Memo to Oliver Stone: Looking for material for a new conspiracy flick? The troubles behind the eagerly awaited Nirvana album have the makings of a first- rate docudrama.
In March, the fab three entered a studio in Minnesota to record the follow-up to Nevermind. Reportedly, the band emerged with a noisy batch of songs that its label, Geffen, rejected as too uncommercial. After stories to that effect appeared in the Chicago Tribune and Newsweek, the company came out swinging: In a highly unusual move, label head David Geffen personally called Newsweek to complain, while the band took a full-page ad in Billboard denouncing the rumors.
But the album, scheduled for release this summer, won’t be out until Sept. 14. Is Geffen’s tinkering with the record just part of the standard artistic process? Or did the band record an aggressively punk album and then get cold feet?

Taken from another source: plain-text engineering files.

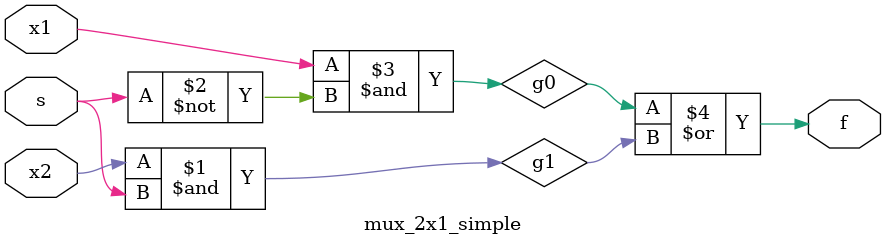
<source format=v>
`timescale 1ns / 1ps


module mux_2x1_simple(
    input x1, x2, s,
    output f
    );

    and A1 (g1, x2, s);
    and A0 (g0, x1, ~s);
    or O0 (f, g0, g1);
    
endmodule

</source>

Is there something rotten in the state of grunge? Among the scenarios:
*Conspiracy Theory No. 1: Evil corporate record giant squashes artistic freedom. This is the contention of the album’s original producer, Steve Albini, who got the ball rolling by telling anybody who’d listen that Geffen ”hates” the album he made with the band. Albini, who favors an abrasive sound, contends that the band was thrilled with the record until the label objected. Geffen, the band, and the band’s management maintain that Albini spoke out of turn, that the album is simply not yet finished, and that parts are being remixed (by, among others, R.E.M. producer Scott Litt). ”We knew , they were gonna do a much punkier album this time out,” says a Geffen source. Yet Geffen has had other recent run-ins with its artists: It rejected an early version of Aerosmith’s Get a Grip, and Don Henley is currently suing to get off the label.
*Conspiracy Theory No. 2: Evil media giants are blowing everything out of proportion. The theory put forth by the band and Geffen. In a statement about the status of the album, singer-guitarist Kurt Cobain said, ”We—the band—felt the vocals were not loud enough on a few of the tracks.” According to those who heard Nirvana perform at a recent Bay Area concert, some of the new songs are as hooky as anything on Nevermind—which, let’s not forget, was also much labored over by the band and Geffen A&R executive Gary Gersh. Minneapolis musician Jessica Hopper, who was in the studio during the sessions, says the tunes are ”pop songs but with a hard edge.” But is it a coincidence that Gersh, who signed Nirvana to the label and held their hands through the making of Nevermind, announced last week that he was leaving Geffen? There is wide speculation that he will become president of Capitol.
*Conspiracy Theory No. 3: The Single Producer Theory. Within the world of alternative rock, Albini is known as irascible and integrity-minded (Pearl Jam is ”only an ‘alternative’ to actual bands,” he told EW earlier this year). During one song, Cobain accidentally stepped on a distortion pedal, and Albini argued they should keep the grating sound on for the duration of the tune. Many feel Albini’s snipes against Geffen are merely his way of maintaining his underground credentials. Albini wouldn’t speak with EW regarding Nirvana, but a Geffen source cracked, ”He would like it to be known that the evil record company hated his production.”
*Conspiracy Theory No. 4: Honorable young rock band put off by evils of success. ”Kurt wasn’t happy about all the teenyboppers who bought Nevermind,” says yet another source at Geffen. Nirvana supposedly wants to return to being just another Seattle group with a small, devout following—a state of mind reflected in a new song performed at the Bay Area gig, ”All Apologies.” It is hard to believe that Geffen, which sold 4 million copies of Nevermind, would be thrilled about such career backpedaling. What does Nirvana itself think? ”All this press is great,” the band’s bassist, Krist (formerly Chris) Novoselic, said in a statement. ”I’m just waiting for a right-wing Christian group to deem the record satanic. That would really move some units.”
*P.S.: Oliver, how about getting Crispin Glover to play Cobain?